- **Task goal**: From the first line to the last, reproduce the records exactly as they appear below.

- **Information provided**:
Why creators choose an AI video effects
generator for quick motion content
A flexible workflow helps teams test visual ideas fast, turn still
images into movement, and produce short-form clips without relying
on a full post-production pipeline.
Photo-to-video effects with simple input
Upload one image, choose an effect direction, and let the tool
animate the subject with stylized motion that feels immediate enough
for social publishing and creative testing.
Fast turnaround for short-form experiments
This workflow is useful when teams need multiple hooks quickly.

- **Output for this task**:
Why creators choose an AI video effects
generator for quick motion content
A flexible workflow helps teams test visual ideas fast, turn still
images into movement, and produce short-form clips without relying
on a full post-production pipeline.
Photo-to-video effects with simple input
Upload one image, choose an effect direction, and let the tool
animate the subject with stylized motion that feels immediate enough
for social publishing and creative testing.
Fast turnaround for short-form experiments
This workflow is useful when teams need multiple hooks quickly.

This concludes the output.